** Opening DATA SECTION block **
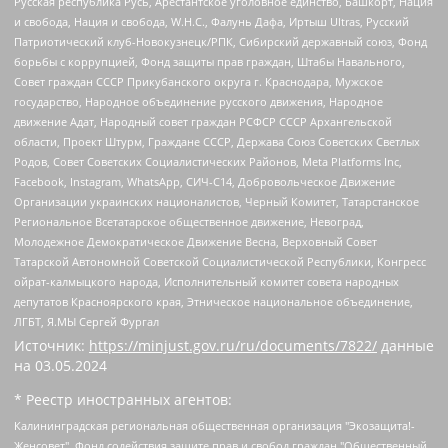
Русская республика Русь, Арестантское уголовное единство, Башкорт, Нация
и свобода, Нация и свобода, W.H.С., Фалунь Дафа, Иртыш Ultras, Русский
Патриотический клуб-Новокузнецк/РПК, Сибирский державный союз, Фонд
борьбы с коррупцией, Фонд защиты прав граждан, Штабы Навального,
Совет граждан СССР Прикубанского округа г. Краснодара, Мужское
государство, Народное объединение русского движения, Народное
движение Адат, Народный совет граждан РСФСР СССР Архангельской
области, Проект Штурм, Граждане СССР, Держава Союз Советских Светлых
Родов, Совет Советских Социалистических Районов, Meta Platforms Inc,
Facebook, Instagram, WhatsApp, СИЧ-С14, Добровольческое Движение
Организации украинских националистов, Черный Комитет, Татарстанское
Региональное Всетатарское общественное движение, Невоград,
Молодежное Демократическое Движение Весна, Верховный Совет
Татарской Автономной Советской Социалистической Республики, Конгресс
ойрат-калмыцкого народа, Исполнительный комитет совета народных
депутатов Красноярского края, Этническое национальное объединение,
ЛГБТ, Я.МЫ Сергей Фургал
Источник:
https://minjust.gov.ru/ru/documents/7822/
данные
на
03.05.2024
* Реестр иностранных агентов:
Калининградская региональная общественная организация "Экозащита!-Женсовет", Фонд содействия защите прав и свобод граждан "Общественный вердикт", Фонд "Институт Развития Свободы Информации", Частное учреждение "Информационное агентство МЕМО. РУ", Региональная общественная организация "Общественная комиссия по сохранению наследия академика Сахарова", Фонд поддержки свободы прессы, Санкт-Петербургская общественная правозащитная организация "Гражданский контроль", Межрегиональная общественная организация "Информационно-просветительский центр "Мемориал", Региональный Фонд "Центр Защиты Прав Средств Массовой Информации", с 05.12.2023 Фонд "Центр Защиты Прав Средств массовой информации", Региональная общественная благотворительная организация помощи беженцам и мигрантам "Гражданское содействие", Негосударственное образовательное учреждение дополнительного профессионального образования (повышение квалификации) специалистов "АКАДЕМИЯ ПО ПРАВАМ ЧЕЛОВЕКА", Свердловская региональная общественная организация "Сутяжник", Автономная некоммерческая организация "Центр независимых социологических исследований", Союз общественных объединений "Российский исследовательский центр по правам человека", Региональное общественное учреждение научно-информационный центр "МЕМОРИАЛ", Некоммерческая организация "Фонд защиты гласности", Автономная некоммерческая организация "Институт прав человека", Городская общественная организация "Екатеринбургское общество "МЕМОРИАЛ", Городская общественная организация "Рязанское историко-просветительское и правозащитное общество "Мемориал" (Рязанский Мемориал), Челябинский региональный орган общественной самодеятельности – женское общественное объединение "Женщины Евразии", Челябинский региональный орган общественной самодеятельности "Уральская правозащитная группа", Фонд содействия защите здоровья и социальной справедливости имени Андрея Рылькова, Автономная Некоммерческая Организация "Аналитический Центр Юрия Левады", Автономная некоммерческая организация социальной поддержки населения "Проект Апрель", Региональная общественная организация помощи женщинам и детям, находящимся в кризисной ситуации "Информационно-методический центр "Анна", Фонд содействия развитию массовых коммуникаций и правовому просвещению "Так-так-Так", Фонд содействия устойчивому развитию "Серебряная тайга", Свердловский региональный общественный фонд социальных проектов "Новое время", "Idel.Реалии", Кавказ.Реалии, Крым.Реалии, Телеканал Настоящее Время, Татаро-башкирская служба Радио Свобода (Azatliq Radiosi), Радио Свободная Европа/Радио Свобода (PCE/PC), "Сибирь.Реалии", "Фактограф", Благотворительный фонд помощи осужденным и их семьям, Автономная некоммерческая организация "Институт глобализации и социальных движений", Фонд "В защиту прав заключенных", Частное учреждение "Центр поддержки и содействия развитию средств массовой информации", Пензенский региональный общественный благотворительный фонд "Гражданский союз", "Север.Реалии", Некоммерческая организация Фонд "Правовая инициатива", Общество с ограниченной ответственностью "Радио Свободная Европа/Радио Свобода", Чешское информационное агентство "MEDIUM-ORIENT", Красноярская региональная общественная организация "Мы против СПИДа", Камалягин Денис Николаевич, Маркелов Сергей Евгеньевич, Пономарев Лев Александрович, Савицкая Людмила Алексеевна, Автономная некоммерческая организация "Центр по работе с проблемой насилия "НАСИЛИЮ.НЕТ", Межрегиональный профессиональный союз работников здравоохранения "Альянс врачей", Юридическое лицо, зарегистрированное в Латвийской Республике, SIA "Medusa Project" (регистрационный номер 40103797863, дата регистрации 10.06.2014), Некоммерческая организация "Фонд по борьбе с коррупцией", Автономная некоммерческая организация "Институт права и публичной политики", Баданин Роман Сергеевич, Гликин Максим Александрович, Железнова Мария Михайловна, Лукьянова Юлия Сергеевна, Маетная Елизавета Витальевна, Маняхин Петр Борисович, Чуракова Ольга Владимировна, Ярош Юлия Петровна, Юридическое лицо "The Insider SIA", зарегистрированное в Риге, Латвийская Республика (дата регистрации 26.06.2015), являющееся администратором доменного имени интернет-издания "The Insider SIA", https://theins.ru, Постернак Алексей Евгеньевич, Рубин Михаил Аркадьевич, Анин Роман Александрович, Юридическое лицо Istories fonds, зарегистрированное в Латвийской Республике (регистрационный номер 50008295751, дата регистрации 24.02.2020), Великовский Дмитрий Александрович, Долинина Ирина Николаевна, Мароховская Алеся Алексеевна, Шлейнов Роман Юрьевич, Шмагун Олеся Валентиновна, Общество с ограниченной ответственностью "Альтаир 2021", Общество с ограниченной ответственностью "Вега 2021", Общество с ограниченной ответственностью "Главный редактор 2021", Общество с ограниченной ответственностью "Ромашки монолит", Важенков Артем Валерьевич, Ивановская областная общественная организация "Центр гендерных исследований", Гурман Юрий Альбертович, Медиапроект "ОВД-Инфо", Егоров Владимир Владимирович, Жилинский Владимир Александрович, Общество с ограниченной ответственностью "ЗП", Иванова София Юрьевна, Карезина Инна Павловна, Кильтау Екатерина Викторовна, Петров Алексей Викторович, Пискунов Сергей Евгеньевич, Смирнов Сергей Сергеевич, Тихонов Михаил Сергеевич, Общество с ограниченной ответственностью "ЖУРНАЛИСТ-ИНОСТРАННЫЙ АГЕНТ", Арапова Галина Юрьевна, Вольтская Татьяна Анатольевна, Американская компания "Mason G.E.S. Anonymous Foundation" (США), являющаяся владельцем интернет-издания https://mnews.world/, Компания "Stichting Bellingcat", зарегистрированная в Нидерландах (дата регистрации 11.07.2018), Захаров Андрей Вячеславович, Клепиковская Екатерина Дмитриевна, Общество с ограниченной ответственностью "МЕМО", Перл Роман Александрович, Симонов Евгений Алексеевич, Соловьева Елена Анатольевна, Сотников Даниил Владимирович, Сурначева Елизавета Дмитриевна, Автономная некоммерческая организация по защите прав человека и информированию населения "Якутия – Наше Мнение", Общество с ограниченной ответственностью "Москоу диджитал медиа", с 26.01.2023 Общество с ограниченной ответственностью "Чайка Белые сады", Ветошкина Валерия Валерьевна, Заговора Максим Александрович, Межрегиональное общественное движение "Российская ЛГБТ - сеть", Оленичев Максим Владимирович, Павлов Иван Юрьевич, Скворцова Елена Сергеевна, Общество с ограниченной ответственностью "Как бы инагент", Кочетков Игорь Викторович, Общество с ограниченной ответственностью "Честные выборы", Еланчик Олег Александрович, Общество с ограниченной ответственностью "Нобелевский призыв", Гималова Регина Эмилевна, Григорьев Андрей Валерьевич, Григорьева Алина Александровна, Ассоциация по содействию защите прав призывников, альтернативнослужащих и военнослужащих "Правозащитная группа "Гражданин.Армия.Право", Хисамова Регина Фаритовна, Автономная некоммерческая организация по реализации социально-правовых программ "Лилит", Дальневосточное общественное движение "Маяк", Санкт-Петербургская ЛГБТ-инициативная группа "Выход", Инициативная группа ЛГБТ+ "Реверс", Алексеев Андрей Викторович, Бекбулатова Таисия Львовна, Беляев Иван Михайлович, Владыкина Елена Сергеевна, Гельман Марат Александрович, Никульшина Вероника Юрьевна, Толоконникова Надежда Андреевна, Шендерович Виктор Анатольевич, Общество с ограниченной ответственностью "Данное сообщение", Общество с ограниченной ответственностью Издательский дом "Новая глава", Айнбиндер Александра Александровна, Московский комьюнити-центр для ЛГБТ+инициатив, Благотворительный фонд развития филантропии, Deutsche Welle (Германия, Kurt-Schumacher-Strasse 3, 53113 Bonn), Борзунова Мария Михайловна, Воробьев Виктор Викторович, Голубева Анна Львовна, Константинова Алла Михайловна, Малкова Ирина Владимировна, Мурадов Мурад Абдулгалимович, Осетинская Елизавета Николаевна, Понасенков Евгений Николаевич, Ганапольский Матвей Юрьевич, Киселев Евгений Алексеевич, Борухович Ирина Григорьевна, Дремин Иван Тимофеевич, Дубровский Дмитрий Викторович, Красноярская региональная общественная организация поддержки и развития альтернативных образовательных технологий и межкультурных коммуникаций "ИНТЕРРА", Маяковская Екатерина Алексеевна, Фейгин Марк Захарович, Филимонов Андрей Викторович, Дзугкоева Регина Николаевна, Доброхотов Роман Александрович, Дудь Юрий Александрович, Елкин Сергей Владимирович, Кругликов Кирилл Игоревич, Сабунаева Мария Леонидовна, Семенов Алексей Владимирович, Шаинян Карен Багратович, Шульман Екатерина Михайловна, Асафьев Артур Валерьевич, Вахштайн Виктор Семенович, Венедиктов Алексей Алексеевич, Лушникова Екатерина Евгеньевна, Волков Леонид Михайлович, Невзоров Александр Глебович, Пархоменко Сергей Борисович, Сироткин Ярослав Николаевич, Кара-Мурза Владимир Владимирович, Баранова Наталья Владимировна, Гозман Леонид Яковлевич, Кагарлицкий Борис Юльевич, Климарев Михаил Валерьевич, Милов Владимир Станиславович, Автономная некоммерческая организация Краснодарский центр современного искусства "Типография", Моргенштерн Алишер Тагирович, Соболь Любовь Эдуардовна, Общество с ограниченной ответственностью "ЛИЗА НОРМ", Каспаров Гарри Кимович, Ходорковский Михаил Борисович, Общество с ограниченной ответственностью "Апрельские тезисы", Данилович Ирина Брониславовна, Кашин Олег Владимирович, Петров Николай Владимирович, Пивоваров Алексей Владимирович, Соколов Михаил Владимирович, Цветкова Юлия Владимировна, Чичваркин Евгений Александрович, Комитет против пыток/Команда против пыток, Общество с ограниченной ответственностью "Первый научный", Общество с ограниченной ответственностью "Вертолет и ко", Белоцерковская Вероника Борисовна, Кац Максим Евгеньевич, Лазарева Татьяна Юрьевна, Шаведдинов Руслан Табризович, Яшин Илья Валерьевич, Общество с ограниченной ответственностью "Иноагент ААВ", Алешковский Дмитрий Петрович, Альбац Евгения Марковна, Быков Дмитрий Львович, Галямина Юлия Евгеньевна, Лойко Сергей Леонидович, Мартынов Кирилл Константинович, Медведев Сергей Александрович, Крашенинников Федор Геннадиевич, Гордеева Катерина Вл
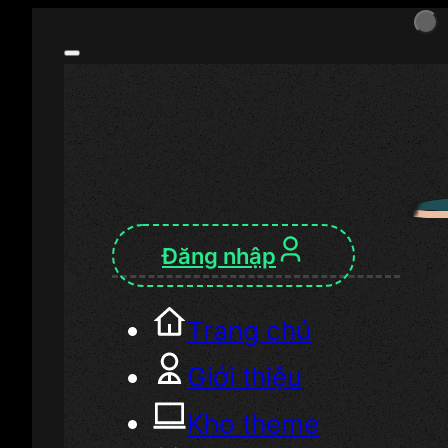
Đăng nhập
Trang chủ
Giới thiệu
Kho theme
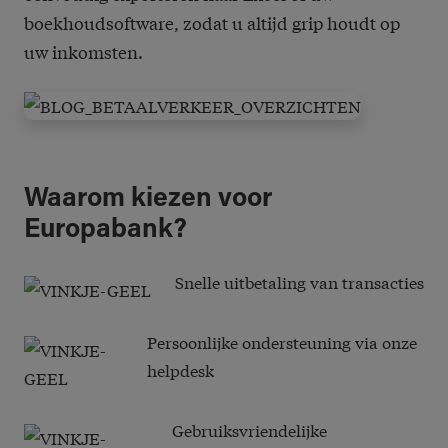
boekhoudsoftware, zodat u altijd grip houdt op
uw inkomsten.
Waarom kiezen voor
Europabank?
Snelle uitbetaling van transacties
Persoonlijke ondersteuning via onze
helpdesk
Gebruiksvriendelijke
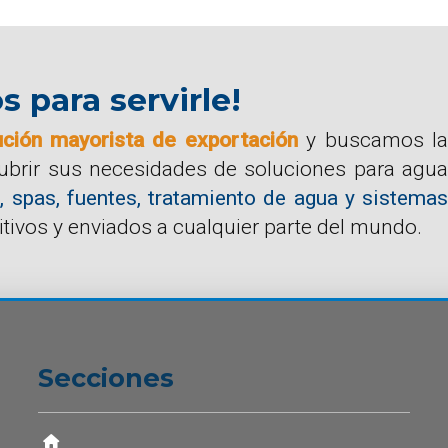
para servirle!
ución mayorista de exportación
y buscamos la
cubrir sus necesidades de soluciones para agua
, spas, fuentes, tratamiento de agua y sistemas
tivos y enviados a cualquier parte del mundo.
Secciones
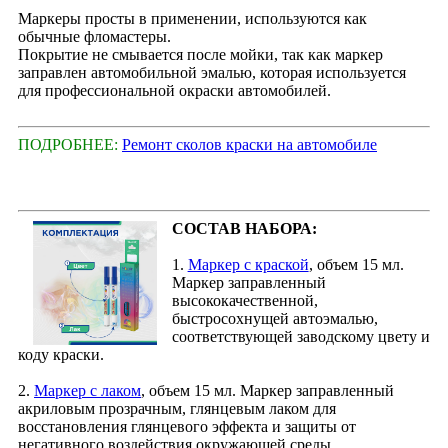
Маркеры просты в применении, используются как
обычные фломастеры.
Покрытие не смывается после мойки, так как маркер
заправлен автомобильной эмалью, которая используется
для профессиональной окраски автомобилей.
ПОДРОБНЕЕ:
Ремонт сколов краски на автомобиле
СОСТАВ НАБОРА:
1.
Маркер с краской
, объем 15 мл.
Маркер заправленный
высококачественной,
быстросохнущей автоэмалью,
соответствующей заводскому цвету и
коду краски.
2.
Маркер с лаком
, объем 15 мл. Маркер заправленный
акриловым прозрачным, глянцевым лаком для
восстановления глянцевого эффекта и защиты от
негативного воздействия окружающей среды.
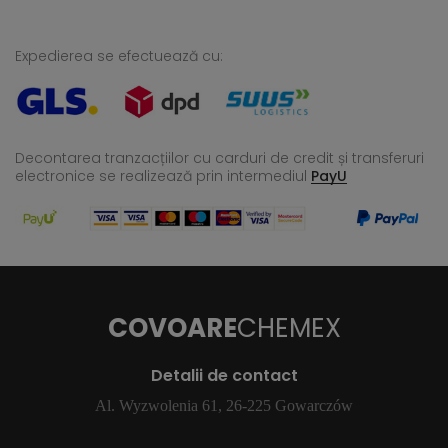
Expedierea se efectuează cu:
Decontarea tranzacțiilor cu carduri de credit și transferuri
electronice se realizează
prin intermediul
PayU
COVOARE
CHEMEX
Detalii de contact
Al. Wyzwolenia 61, 26-225 Gowarczów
** Closing DATA SECTION block **
* **AIM OF THE EXERCISE**
All that belongs in the answer is the exact run of lines from the line containing "негативного воздействия окружающей среды." to the end of the listing above, pictures removed.

* **ANSWER SPACE**
негативного воздействия окружающей среды.
Expedierea se efectuează cu:
Decontarea tranzacțiilor cu carduri de credit și transferuri
electronice se realizează
prin intermediul
PayU
COVOARE
CHEMEX
Detalii de contact
Al. Wyzwolenia 61, 26-225 Gowarczów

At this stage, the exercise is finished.